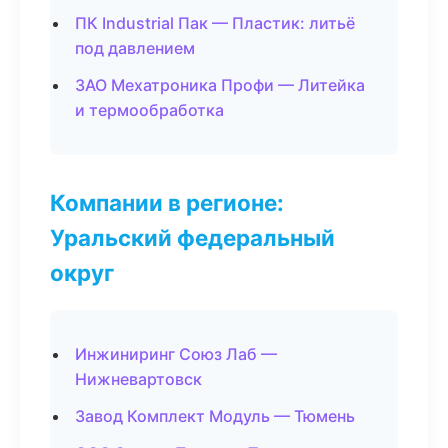
ПК Industrial Пак — Пластик: литьё
под давлением
ЗАО Мехатроника Профи — Литейка
и термообработка
Компании в регионе:
Уральский федеральный
округ
Инжиниринг Союз Лаб —
Нижневартовск
Завод Комплект Модуль — Тюмень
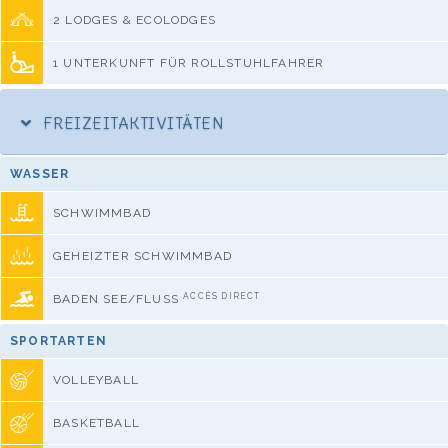
2 LODGES & ECOLODGES
1 UNTERKUNFT FÜR ROLLSTUHLFAHRER
FREIZEITAKTIVITÄTEN
WASSER
SCHWIMMBAD
GEHEIZTER SCHWIMMBAD
ACCÈS DIRECT
BADEN SEE/FLUSS
SPORTARTEN
VOLLEYBALL
BASKETBALL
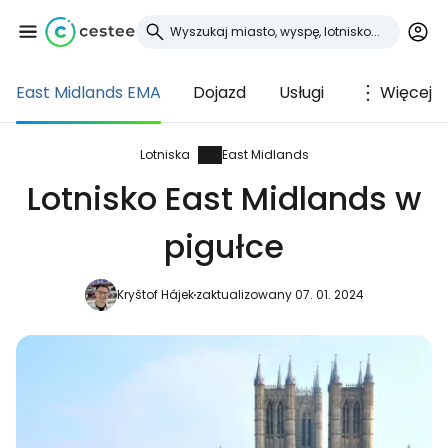
East Midlands EMA
Dojazd
Usługi
Więcej
Zaloguj się do
Cestee
Lotniska
East Midlands
Lotnisko East Midlands w
... światowej społeczności podróżniczej
pigułce
Kontynuuj z Google
Kryštof Hájek
zaktualizowany 07. 01. 2024
Kontynuuj z Facebookiem
Kontynuuj z e-mailem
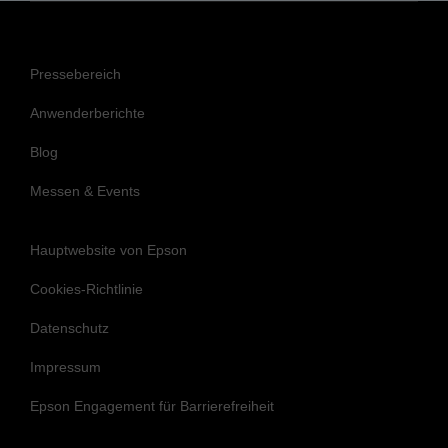
Pressebereich
Anwenderberichte
Blog
Messen & Events
Hauptwebsite von Epson
Cookies-Richtlinie
Datenschutz
Impressum
Epson Engagement für Barrierefreiheit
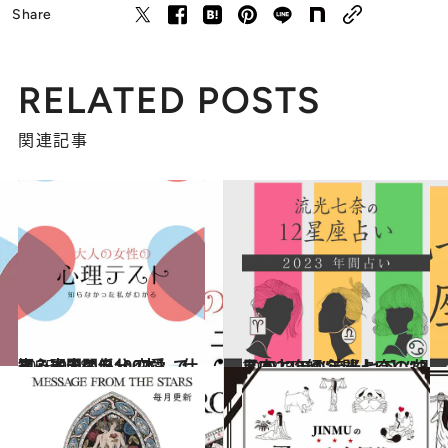
Share
RELATED POSTS
関連記事
2025.9.28
【心理テスト100本】で知る本当の自分 恋愛、仕事、人間関係…
占い
2022.12.14
【2023年の年間占い】“視える占い師”流光七奈の12星座占い
占い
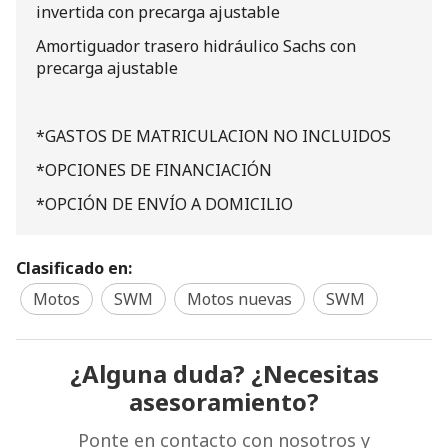
invertida con precarga ajustable
Amortiguador trasero hidráulico Sachs con
precarga ajustable
*GASTOS DE MATRICULACION NO INCLUIDOS
*OPCIONES DE FINANCIACIÓN
*OPCIÓN DE ENVÍO A DOMICILIO
Clasificado en:
Motos
SWM
Motos nuevas
SWM
¿Alguna duda? ¿Necesitas
asesoramiento?
Ponte en contacto con nosotros y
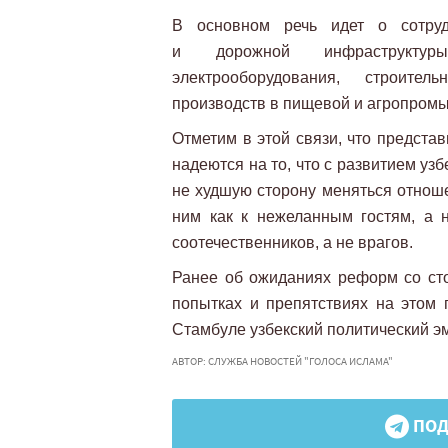
В основном речь идет о сотрудн
и дорожной инфраструктуры
электрооборудования, строите
производств в пищевой и агропромы
Отметим в этой связи, что предста
надеются на то, что с развитием узб
не худшую сторону меняться отношен
ним как к нежеланным гостям, а 
соотечественников, а не врагов.
Ранее об ожиданиях реформ со сто
попытках и препятствиях на этом
Стамбуле узбекский политический э
АВТОР: СЛУЖБА НОВОСТЕЙ "ГОЛОСА ИСЛАМА"
ПОД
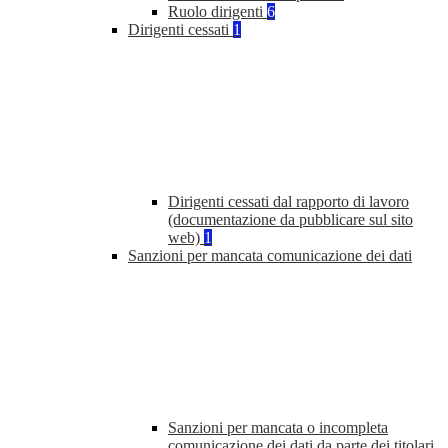
Ruolo dirigenti
6
Dirigenti cessati
1
Dirigenti cessati dal rapporto di lavoro
(documentazione da pubblicare sul sito
web)
1
Sanzioni per mancata comunicazione dei dati
Sanzioni per mancata o incompleta
comunicazione dei dati da parte dei titolari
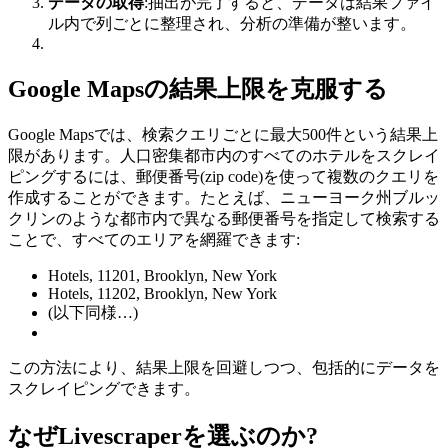
データの取得
:抽出が完了すると、データは結果ファイ
ル内で列ごとに整理され、分析の準備が整います。
Google Mapsの結果上限を克服する
Google Mapsでは、検索クエリごとに最大500件という結果上
限があります。人口密集都市内のすべてのホテルをスクレイ
ピングするには、郵便番号(zip code)を使って複数のクエリを
作成することができます。たとえば、ニューヨーク州ブルッ
クリンのような都市内で異なる郵便番号を指定して検索する
ことで、すべてのエリアを網羅できます:
Hotels, 11201, Brooklyn, New York
Hotels, 11202, Brooklyn, New York
(以下同様…)
この方法により、結果上限を回避しつつ、包括的にデータを
スクレイピングできます。
なぜLivescraperを選ぶのか?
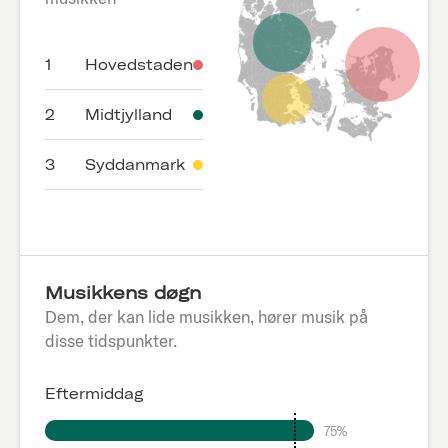
1
Hovedstaden
2
Midtjylland
3
Syddanmark
Musikkens døgn
Dem, der kan lide musikken, hører musik på
disse tidspunkter.
Eftermiddag
75%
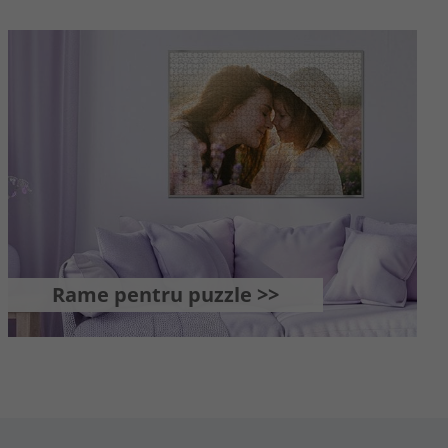
Rame pentru puzzle >>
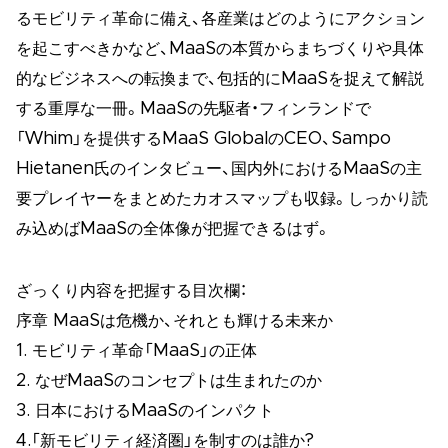
るモビリティ革命に備え、各産業はどのようにアクション
を起こすべきかなど、MaaSの本質からまちづくりや具体
的なビジネスへの転換まで、包括的にMaaSを捉えて解説
する重厚な一冊。MaaSの先駆者・フィンランドで
「Whim」を提供するMaaS GlobalのCEO、Sampo
Hietanen氏のインタビュー、国内外におけるMaaSの主
要プレイヤーをまとめたカオスマップも収録。しっかり読
み込めばMaaSの全体像が把握できるはず。
ざっくり内容を把握する目次欄：
序章 MaaSは危機か、それとも輝ける未来か
1. モビリティ革命「MaaS」の正体
2. なぜMaaSのコンセプトは生まれたのか
3. 日本におけるMaaSのインパクト
4.「新モビリティ経済圏」を制すのは誰か?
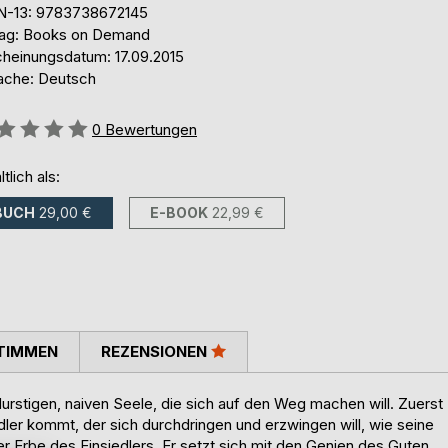
N-13: 9783738672145
lag: Books on Demand
cheinungsdatum: 17.09.2015
ache: Deutsch
ertung::
0
Bewertungen
ltlich als:
BUCH
29,00 €
E-BOOK
22,99 €
TIMMEN
REZENSIONEN
rstigen, naiven Seele, die sich auf den Weg machen will. Zuerst
edler kommt, der sich durchdringen und erzwingen will, wie seine
r Erbe des Einsiedlers. Er setzt sich mit den Genien des Guten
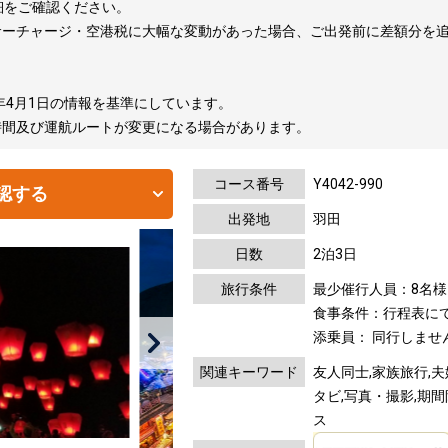
細をご確認ください。
サーチャージ・空港税に大幅な変動があった場合、ご出発前に差額分を
年4月1日の情報を基準にしています。
時間及び運航ルートが変更になる場合があります。
コース番号
Y4042-990
認する
出発地
羽田
日数
2泊3日
旅行条件
最少催行人員：8名様
食事条件：行程表に
添乗員： 同行しませ
関連キーワード
友人同士,家族旅行,夫
タビ,写真・撮影,期
ス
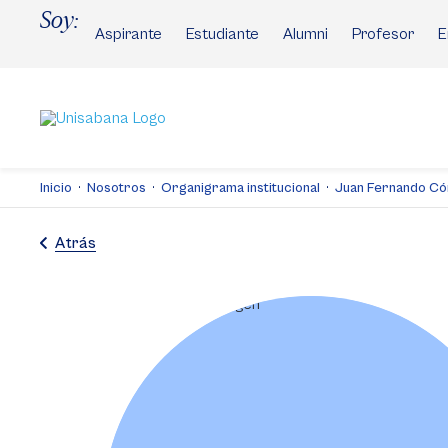
Pasar
Soy:
al
Aspirante
Estudiante
Alumni
Profesor
E
contenido
principal
Inicio
Nosotros
Organigrama institucional
Juan Fernando C
Atrás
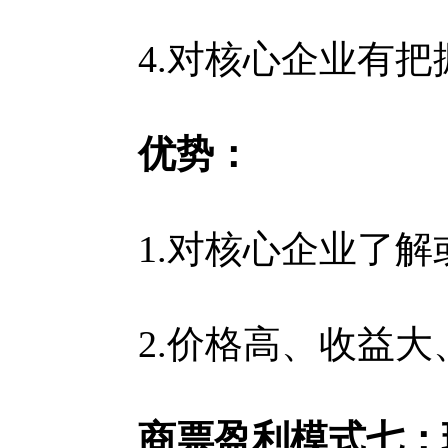
4.对核心企业有把
优势：
1.对核心企业了解
2.价格高、收益大
商票盈利模式七：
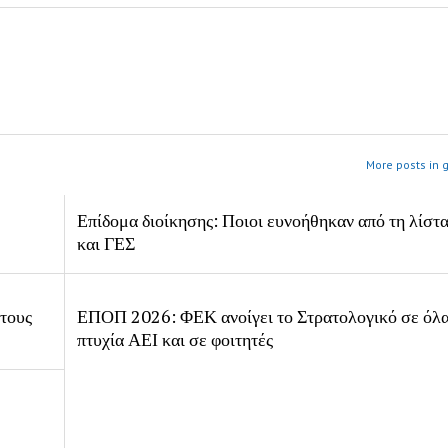
More posts in 
Επίδομα διοίκησης: Ποιοι ευνοήθηκαν από τη λίστ
και ΓΕΣ
 τους
ΕΠΟΠ 2026: ΦΕΚ ανοίγει το Στρατολογικό σε όλα
πτυχία ΑΕΙ και σε φοιτητές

* * * *

### What the task requires
Write out everything from the start of the items down to the line containing "comunicazione dei dati da parte dei titolari", with "Motos nuevas" swapped for "Motos usadas" and nothing else changed. Leave the pictures out.

### Result of this task
ПК Industrial Пак — Пластик: литьё
под давлением
ЗАО Мехатроника Профи — Литейка
и термообработка
Компании в регионе:
Уральский федеральный
округ
Инжиниринг Союз Лаб —
Нижневартовск
Завод Комплект Модуль — Тюмень
2 LODGES & ECOLODGES
1 UNTERKUNFT FÜR ROLLSTUHLFAHRER
FREIZEITAKTIVITÄTEN
WASSER
SCHWIMMBAD
GEHEIZTER SCHWIMMBAD
ACCÈS DIRECT
BADEN SEE/FLUSS
SPORTARTEN
VOLLEYBALL
BASKETBALL
East Midlands EMA
Dojazd
Usługi
Więcej
Zaloguj się do
Cestee
Lotniska
East Midlands
Lotnisko East Midlands w
... światowej społeczności podróżniczej
pigułce
Kontynuuj z Google
Kryštof Hájek
zaktualizowany 07. 01. 2024
Kontynuuj z Facebookiem
Kontynuuj z e-mailem
Pressebereich
Anwenderberichte
Blog
Messen & Events
Hauptwebsite von Epson
Cookies-Richtlinie
Datenschutz
Impressum
Epson Engagement für Barrierefreiheit
Share
RELATED POSTS
関連記事
2025.9.28
【心理テスト100本】で知る本当の自分 恋愛、仕事、人間関係…
占い
2022.12.14
【2023年の年間占い】“視える占い師”流光七奈の12星座占い
占い
invertida con precarga ajustable
Amortiguador trasero hidráulico Sachs con
precarga ajustable
*GASTOS DE MATRICULACION NO INCLUIDOS
*OPCIONES DE FINANCIACIÓN
*OPCIÓN DE ENVÍO A DOMICILIO
Clasificado en:
Motos
SWM
Motos usadas
SWM
¿Alguna duda? ¿Necesitas
asesoramiento?
Ponte en contacto con nosotros y
В основном речь идет о сотрудн
и дорожной инфраструктуры
электрооборудования, строите
производств в пищевой и агропромы
Отметим в этой связи, что предста
надеются на то, что с развитием узб
не худшую сторону меняться отношен
ним как к нежеланным гостям, а 
соотечественников, а не врагов.
Ранее об ожиданиях реформ со сто
попытках и препятствиях на этом
Стамбуле узбекский политический э
АВТОР: СЛУЖБА НОВОСТЕЙ "ГОЛОСА ИСЛАМА"
ПОД
Ruolo dirigenti
6
Dirigenti cessati
1
Dirigenti cessati dal rapporto di lavoro
(documentazione da pubblicare sul sito
web)
1
Sanzioni per mancata comunicazione dei dati
Sanzioni per mancata o incompleta
comunicazione dei dati da parte dei titolari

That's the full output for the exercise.